_Dataset_.
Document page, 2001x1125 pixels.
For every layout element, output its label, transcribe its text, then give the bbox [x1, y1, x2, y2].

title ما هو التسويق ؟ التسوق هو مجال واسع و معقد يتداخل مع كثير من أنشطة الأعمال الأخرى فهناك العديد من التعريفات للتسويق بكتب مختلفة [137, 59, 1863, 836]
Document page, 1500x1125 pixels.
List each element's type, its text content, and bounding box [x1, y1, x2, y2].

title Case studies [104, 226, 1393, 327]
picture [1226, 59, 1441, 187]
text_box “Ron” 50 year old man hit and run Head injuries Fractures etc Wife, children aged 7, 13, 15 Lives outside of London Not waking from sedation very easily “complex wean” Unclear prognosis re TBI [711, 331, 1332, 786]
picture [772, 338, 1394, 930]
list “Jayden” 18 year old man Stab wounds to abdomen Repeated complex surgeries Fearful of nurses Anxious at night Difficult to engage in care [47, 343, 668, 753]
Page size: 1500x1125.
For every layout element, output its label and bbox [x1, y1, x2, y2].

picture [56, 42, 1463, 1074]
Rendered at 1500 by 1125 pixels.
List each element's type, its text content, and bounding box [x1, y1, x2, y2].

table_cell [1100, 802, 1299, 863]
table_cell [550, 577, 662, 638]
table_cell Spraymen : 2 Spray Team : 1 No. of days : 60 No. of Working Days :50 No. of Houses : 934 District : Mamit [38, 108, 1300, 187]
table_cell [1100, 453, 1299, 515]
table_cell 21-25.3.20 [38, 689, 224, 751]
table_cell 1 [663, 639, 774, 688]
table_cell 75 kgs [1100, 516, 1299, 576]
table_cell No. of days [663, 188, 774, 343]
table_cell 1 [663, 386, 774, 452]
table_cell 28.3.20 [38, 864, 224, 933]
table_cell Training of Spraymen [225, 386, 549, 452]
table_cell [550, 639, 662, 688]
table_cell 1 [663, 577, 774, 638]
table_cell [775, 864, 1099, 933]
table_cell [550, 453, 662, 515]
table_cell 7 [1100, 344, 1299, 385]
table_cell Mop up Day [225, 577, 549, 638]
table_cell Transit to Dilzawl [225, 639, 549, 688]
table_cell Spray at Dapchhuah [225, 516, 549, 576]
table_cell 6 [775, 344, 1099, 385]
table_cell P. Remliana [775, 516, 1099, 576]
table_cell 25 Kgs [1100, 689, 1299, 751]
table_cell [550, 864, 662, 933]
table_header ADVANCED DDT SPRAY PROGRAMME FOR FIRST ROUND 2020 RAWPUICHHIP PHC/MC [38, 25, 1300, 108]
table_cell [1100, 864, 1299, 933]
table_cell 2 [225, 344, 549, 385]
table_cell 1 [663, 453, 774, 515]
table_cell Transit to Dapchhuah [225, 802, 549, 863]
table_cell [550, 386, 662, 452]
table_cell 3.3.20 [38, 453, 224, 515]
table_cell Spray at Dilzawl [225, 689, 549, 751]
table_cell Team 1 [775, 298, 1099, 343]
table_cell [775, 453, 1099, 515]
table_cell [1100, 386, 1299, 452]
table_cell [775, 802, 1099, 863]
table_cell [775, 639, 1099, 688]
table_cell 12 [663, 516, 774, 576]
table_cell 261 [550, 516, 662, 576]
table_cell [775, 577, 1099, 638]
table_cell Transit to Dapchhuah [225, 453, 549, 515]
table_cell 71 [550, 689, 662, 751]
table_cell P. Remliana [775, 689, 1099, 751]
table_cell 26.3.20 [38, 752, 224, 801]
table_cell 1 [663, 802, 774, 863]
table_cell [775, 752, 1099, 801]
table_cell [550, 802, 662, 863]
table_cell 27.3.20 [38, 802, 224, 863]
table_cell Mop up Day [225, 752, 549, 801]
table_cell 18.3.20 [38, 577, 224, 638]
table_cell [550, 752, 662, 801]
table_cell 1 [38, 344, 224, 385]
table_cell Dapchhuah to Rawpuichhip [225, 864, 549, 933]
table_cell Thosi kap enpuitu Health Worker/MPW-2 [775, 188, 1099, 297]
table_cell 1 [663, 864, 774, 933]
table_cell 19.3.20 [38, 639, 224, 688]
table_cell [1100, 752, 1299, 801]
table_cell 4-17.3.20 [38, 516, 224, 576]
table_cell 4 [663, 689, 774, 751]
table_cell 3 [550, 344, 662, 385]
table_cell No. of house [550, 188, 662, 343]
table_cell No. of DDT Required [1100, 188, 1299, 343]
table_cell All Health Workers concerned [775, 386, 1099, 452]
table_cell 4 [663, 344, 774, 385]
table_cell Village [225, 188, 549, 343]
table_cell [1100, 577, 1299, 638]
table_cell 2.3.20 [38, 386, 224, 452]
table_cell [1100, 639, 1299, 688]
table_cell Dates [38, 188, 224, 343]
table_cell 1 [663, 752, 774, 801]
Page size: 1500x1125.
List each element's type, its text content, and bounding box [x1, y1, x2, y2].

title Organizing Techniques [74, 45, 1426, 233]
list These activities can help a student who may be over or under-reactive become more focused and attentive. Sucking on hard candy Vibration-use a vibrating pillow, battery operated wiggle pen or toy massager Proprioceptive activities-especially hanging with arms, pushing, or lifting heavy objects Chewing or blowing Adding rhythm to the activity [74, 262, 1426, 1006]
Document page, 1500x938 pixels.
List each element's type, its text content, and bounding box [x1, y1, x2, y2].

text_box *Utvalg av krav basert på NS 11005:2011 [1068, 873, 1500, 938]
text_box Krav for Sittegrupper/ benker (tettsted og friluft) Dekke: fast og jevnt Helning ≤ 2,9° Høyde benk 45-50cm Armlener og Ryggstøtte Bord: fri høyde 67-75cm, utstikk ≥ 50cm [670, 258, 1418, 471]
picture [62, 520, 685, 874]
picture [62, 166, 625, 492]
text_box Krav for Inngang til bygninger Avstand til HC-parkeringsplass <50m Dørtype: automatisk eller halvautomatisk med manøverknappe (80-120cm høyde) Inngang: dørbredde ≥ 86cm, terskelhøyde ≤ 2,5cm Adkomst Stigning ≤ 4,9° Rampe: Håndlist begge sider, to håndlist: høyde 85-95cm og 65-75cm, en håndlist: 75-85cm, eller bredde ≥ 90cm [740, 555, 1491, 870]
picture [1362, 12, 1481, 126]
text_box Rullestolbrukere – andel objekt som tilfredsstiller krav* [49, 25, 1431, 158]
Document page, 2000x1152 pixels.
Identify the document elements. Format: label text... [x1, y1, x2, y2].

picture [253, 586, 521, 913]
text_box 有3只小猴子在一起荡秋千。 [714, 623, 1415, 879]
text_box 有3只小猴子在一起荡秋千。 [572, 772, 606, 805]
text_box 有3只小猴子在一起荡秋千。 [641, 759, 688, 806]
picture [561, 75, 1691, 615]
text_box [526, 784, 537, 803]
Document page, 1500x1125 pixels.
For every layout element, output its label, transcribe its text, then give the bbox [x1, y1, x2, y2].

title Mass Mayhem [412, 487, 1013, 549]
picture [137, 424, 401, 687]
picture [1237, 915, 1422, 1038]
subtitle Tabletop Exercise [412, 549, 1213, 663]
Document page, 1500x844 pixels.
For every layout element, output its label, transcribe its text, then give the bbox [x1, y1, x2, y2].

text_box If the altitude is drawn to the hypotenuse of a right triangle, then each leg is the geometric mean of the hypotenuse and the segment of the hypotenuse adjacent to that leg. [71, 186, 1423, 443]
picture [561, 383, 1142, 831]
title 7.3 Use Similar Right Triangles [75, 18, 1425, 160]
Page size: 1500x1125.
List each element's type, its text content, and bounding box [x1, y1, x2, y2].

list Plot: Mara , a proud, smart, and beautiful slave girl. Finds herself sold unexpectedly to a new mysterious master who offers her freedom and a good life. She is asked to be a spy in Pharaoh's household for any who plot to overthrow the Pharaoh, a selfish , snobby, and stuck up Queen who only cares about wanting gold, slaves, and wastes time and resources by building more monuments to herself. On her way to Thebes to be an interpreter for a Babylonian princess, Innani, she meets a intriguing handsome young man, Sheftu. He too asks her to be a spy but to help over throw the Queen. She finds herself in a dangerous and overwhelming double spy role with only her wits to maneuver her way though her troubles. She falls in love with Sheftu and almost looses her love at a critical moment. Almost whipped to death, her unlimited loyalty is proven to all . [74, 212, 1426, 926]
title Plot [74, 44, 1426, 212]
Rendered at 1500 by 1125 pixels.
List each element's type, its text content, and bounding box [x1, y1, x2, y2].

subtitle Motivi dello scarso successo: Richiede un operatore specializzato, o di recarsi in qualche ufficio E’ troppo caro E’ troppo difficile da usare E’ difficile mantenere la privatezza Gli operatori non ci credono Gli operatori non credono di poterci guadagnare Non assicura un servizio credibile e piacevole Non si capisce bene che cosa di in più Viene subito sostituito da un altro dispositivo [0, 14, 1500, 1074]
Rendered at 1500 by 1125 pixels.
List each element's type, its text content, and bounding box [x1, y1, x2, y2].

_Task to carry out_.
Having located the line containing "Document page, 1500x844 pixels.", set it down along with every line after it through the end of the data, reproducing each exactly.

_Result of this exercise_.
Document page, 1500x844 pixels.
For every layout element, output its label, transcribe its text, then give the bbox [x1, y1, x2, y2].

text_box If the altitude is drawn to the hypotenuse of a right triangle, then each leg is the geometric mean of the hypotenuse and the segment of the hypotenuse adjacent to that leg. [71, 186, 1423, 443]
picture [561, 383, 1142, 831]
title 7.3 Use Similar Right Triangles [75, 18, 1425, 160]
Page size: 1500x1125.
List each element's type, its text content, and bounding box [x1, y1, x2, y2].

list Plot: Mara , a proud, smart, and beautiful slave girl. Finds herself sold unexpectedly to a new mysterious master who offers her freedom and a good life. She is asked to be a spy in Pharaoh's household for any who plot to overthrow the Pharaoh, a selfish , snobby, and stuck up Queen who only cares about wanting gold, slaves, and wastes time and resources by building more monuments to herself. On her way to Thebes to be an interpreter for a Babylonian princess, Innani, she meets a intriguing handsome young man, Sheftu. He too asks her to be a spy but to help over throw the Queen. She finds herself in a dangerous and overwhelming double spy role with only her wits to maneuver her way though her troubles. She falls in love with Sheftu and almost looses her love at a critical moment. Almost whipped to death, her unlimited loyalty is proven to all . [74, 212, 1426, 926]
title Plot [74, 44, 1426, 212]
Rendered at 1500 by 1125 pixels.
List each element's type, its text content, and bounding box [x1, y1, x2, y2].

subtitle Motivi dello scarso successo: Richiede un operatore specializzato, o di recarsi in qualche ufficio E’ troppo caro E’ troppo difficile da usare E’ difficile mantenere la privatezza Gli operatori non ci credono Gli operatori non credono di poterci guadagnare Non assicura un servizio credibile e piacevole Non si capisce bene che cosa di in più Viene subito sostituito da un altro dispositivo [0, 14, 1500, 1074]
Rendered at 1500 by 1125 pixels.
List each element's type, its text content, and bounding box [x1, y1, x2, y2].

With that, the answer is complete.